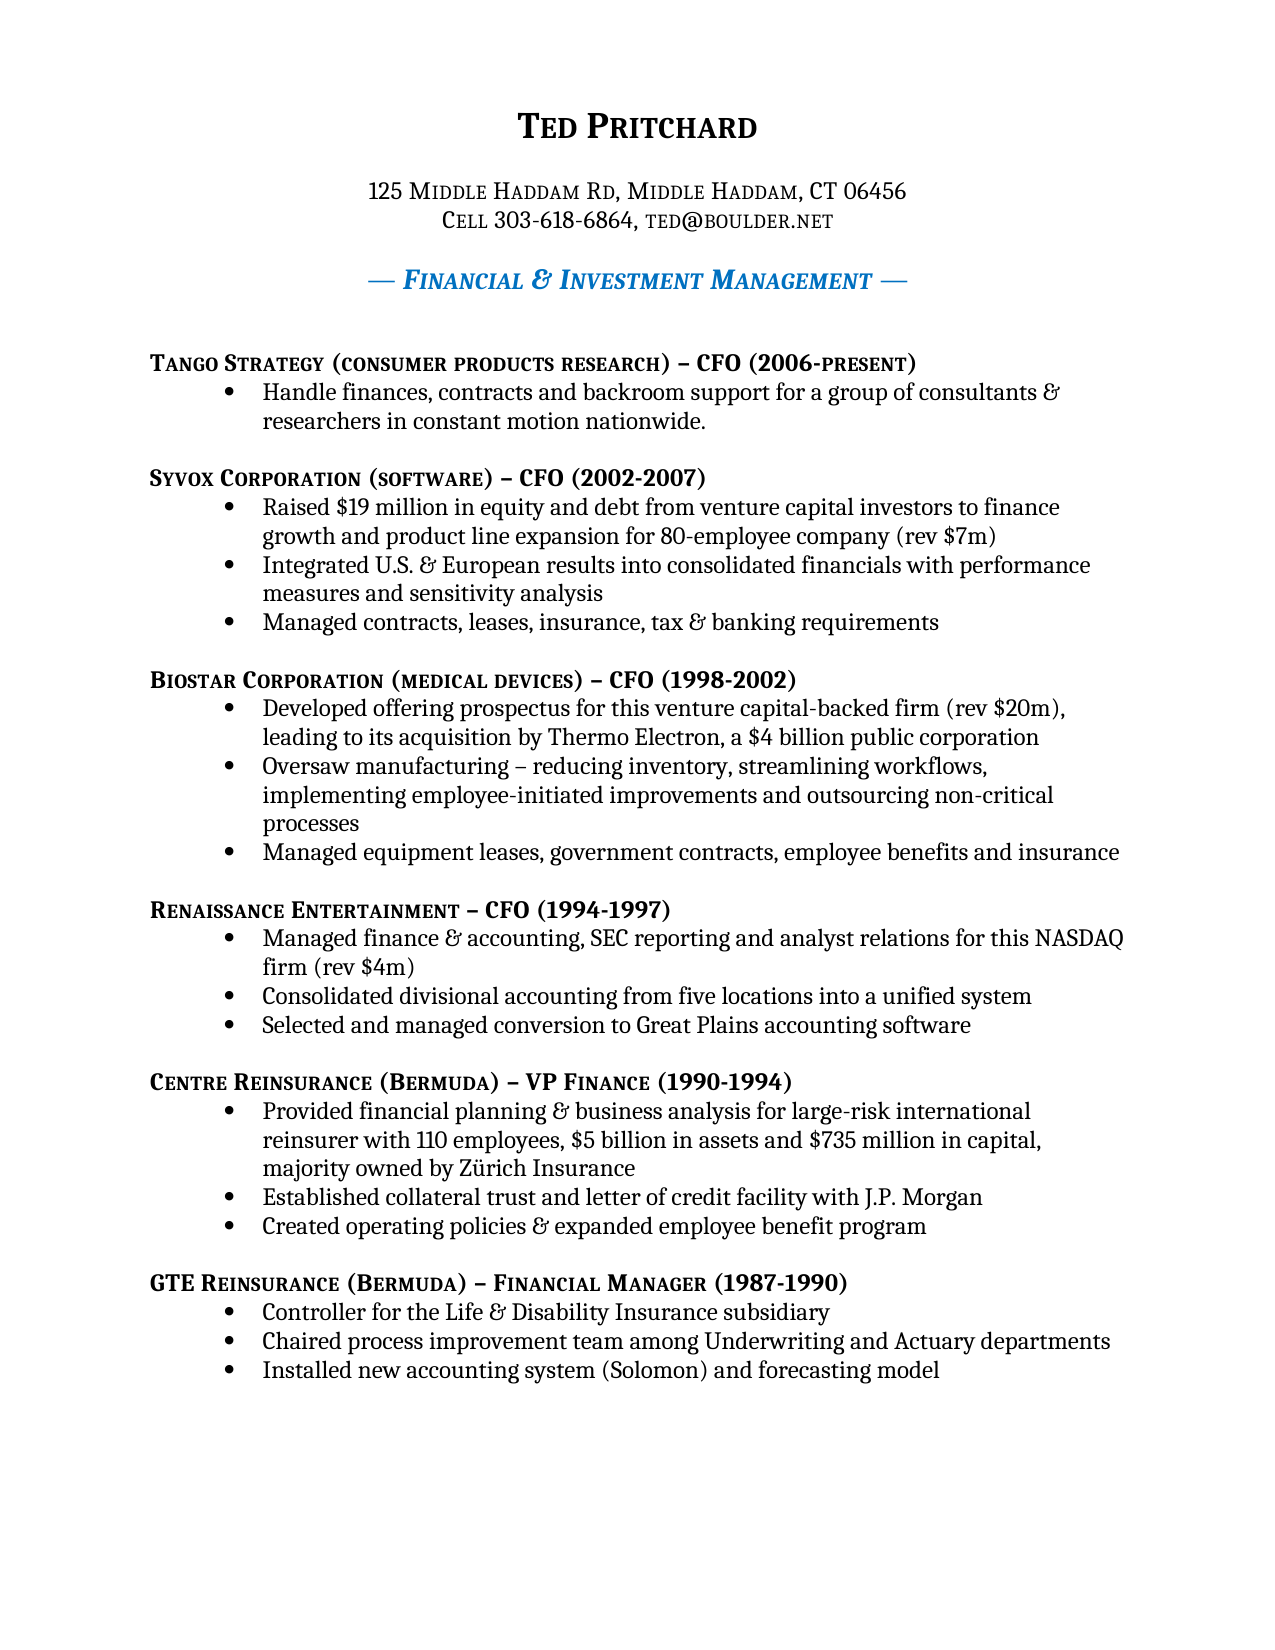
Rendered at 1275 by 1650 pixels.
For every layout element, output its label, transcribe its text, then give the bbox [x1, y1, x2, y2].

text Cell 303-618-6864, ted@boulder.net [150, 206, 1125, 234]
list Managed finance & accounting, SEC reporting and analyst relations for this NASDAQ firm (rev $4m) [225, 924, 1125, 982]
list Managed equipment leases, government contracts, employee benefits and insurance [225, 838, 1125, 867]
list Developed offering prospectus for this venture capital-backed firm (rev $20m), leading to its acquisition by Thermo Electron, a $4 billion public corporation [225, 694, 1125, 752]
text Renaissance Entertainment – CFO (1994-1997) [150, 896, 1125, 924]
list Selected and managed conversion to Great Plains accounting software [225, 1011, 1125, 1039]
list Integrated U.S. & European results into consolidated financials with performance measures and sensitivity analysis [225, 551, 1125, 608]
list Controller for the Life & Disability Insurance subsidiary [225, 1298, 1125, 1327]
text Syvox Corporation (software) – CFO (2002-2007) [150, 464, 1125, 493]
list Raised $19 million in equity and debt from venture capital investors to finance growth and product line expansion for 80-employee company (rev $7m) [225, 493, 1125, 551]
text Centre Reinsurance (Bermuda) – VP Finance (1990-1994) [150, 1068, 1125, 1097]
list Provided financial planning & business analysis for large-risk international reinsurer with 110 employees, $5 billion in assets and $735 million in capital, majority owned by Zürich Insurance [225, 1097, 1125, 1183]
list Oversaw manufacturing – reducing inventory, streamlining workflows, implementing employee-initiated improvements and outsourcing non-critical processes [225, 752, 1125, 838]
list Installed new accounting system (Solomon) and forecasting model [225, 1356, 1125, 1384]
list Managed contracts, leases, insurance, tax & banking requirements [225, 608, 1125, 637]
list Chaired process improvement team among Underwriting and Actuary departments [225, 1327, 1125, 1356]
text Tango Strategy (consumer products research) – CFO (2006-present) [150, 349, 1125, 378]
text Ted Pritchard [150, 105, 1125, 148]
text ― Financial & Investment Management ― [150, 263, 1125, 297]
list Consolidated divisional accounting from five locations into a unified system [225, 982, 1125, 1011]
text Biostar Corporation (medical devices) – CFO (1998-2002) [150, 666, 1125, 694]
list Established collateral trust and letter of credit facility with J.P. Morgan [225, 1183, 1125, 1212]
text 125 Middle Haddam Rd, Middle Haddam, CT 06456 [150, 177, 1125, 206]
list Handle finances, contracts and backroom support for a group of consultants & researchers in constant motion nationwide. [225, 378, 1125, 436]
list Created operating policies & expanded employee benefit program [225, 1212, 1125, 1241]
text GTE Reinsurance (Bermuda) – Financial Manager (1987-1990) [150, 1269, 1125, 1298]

Problem
Write every record out again exactly, omitting the pictures they hold.

Answer below
Rendered at 1275 by 1650 pixels.
For every layout element, output its label, transcribe its text, then give the bbox [x1, y1, x2, y2].

text Cell 303-618-6864, ted@boulder.net [150, 206, 1125, 234]
list Managed finance & accounting, SEC reporting and analyst relations for this NASDAQ firm (rev $4m) [225, 924, 1125, 982]
list Managed equipment leases, government contracts, employee benefits and insurance [225, 838, 1125, 867]
list Developed offering prospectus for this venture capital-backed firm (rev $20m), leading to its acquisition by Thermo Electron, a $4 billion public corporation [225, 694, 1125, 752]
text Renaissance Entertainment – CFO (1994-1997) [150, 896, 1125, 924]
list Selected and managed conversion to Great Plains accounting software [225, 1011, 1125, 1039]
list Integrated U.S. & European results into consolidated financials with performance measures and sensitivity analysis [225, 551, 1125, 608]
list Controller for the Life & Disability Insurance subsidiary [225, 1298, 1125, 1327]
text Syvox Corporation (software) – CFO (2002-2007) [150, 464, 1125, 493]
list Raised $19 million in equity and debt from venture capital investors to finance growth and product line expansion for 80-employee company (rev $7m) [225, 493, 1125, 551]
text Centre Reinsurance (Bermuda) – VP Finance (1990-1994) [150, 1068, 1125, 1097]
list Provided financial planning & business analysis for large-risk international reinsurer with 110 employees, $5 billion in assets and $735 million in capital, majority owned by Zürich Insurance [225, 1097, 1125, 1183]
list Oversaw manufacturing – reducing inventory, streamlining workflows, implementing employee-initiated improvements and outsourcing non-critical processes [225, 752, 1125, 838]
list Installed new accounting system (Solomon) and forecasting model [225, 1356, 1125, 1384]
list Managed contracts, leases, insurance, tax & banking requirements [225, 608, 1125, 637]
list Chaired process improvement team among Underwriting and Actuary departments [225, 1327, 1125, 1356]
text Tango Strategy (consumer products research) – CFO (2006-present) [150, 349, 1125, 378]
text Ted Pritchard [150, 105, 1125, 148]
text ― Financial & Investment Management ― [150, 263, 1125, 297]
list Consolidated divisional accounting from five locations into a unified system [225, 982, 1125, 1011]
text Biostar Corporation (medical devices) – CFO (1998-2002) [150, 666, 1125, 694]
list Established collateral trust and letter of credit facility with J.P. Morgan [225, 1183, 1125, 1212]
text 125 Middle Haddam Rd, Middle Haddam, CT 06456 [150, 177, 1125, 206]
list Handle finances, contracts and backroom support for a group of consultants & researchers in constant motion nationwide. [225, 378, 1125, 436]
list Created operating policies & expanded employee benefit program [225, 1212, 1125, 1241]
text GTE Reinsurance (Bermuda) – Financial Manager (1987-1990) [150, 1269, 1125, 1298]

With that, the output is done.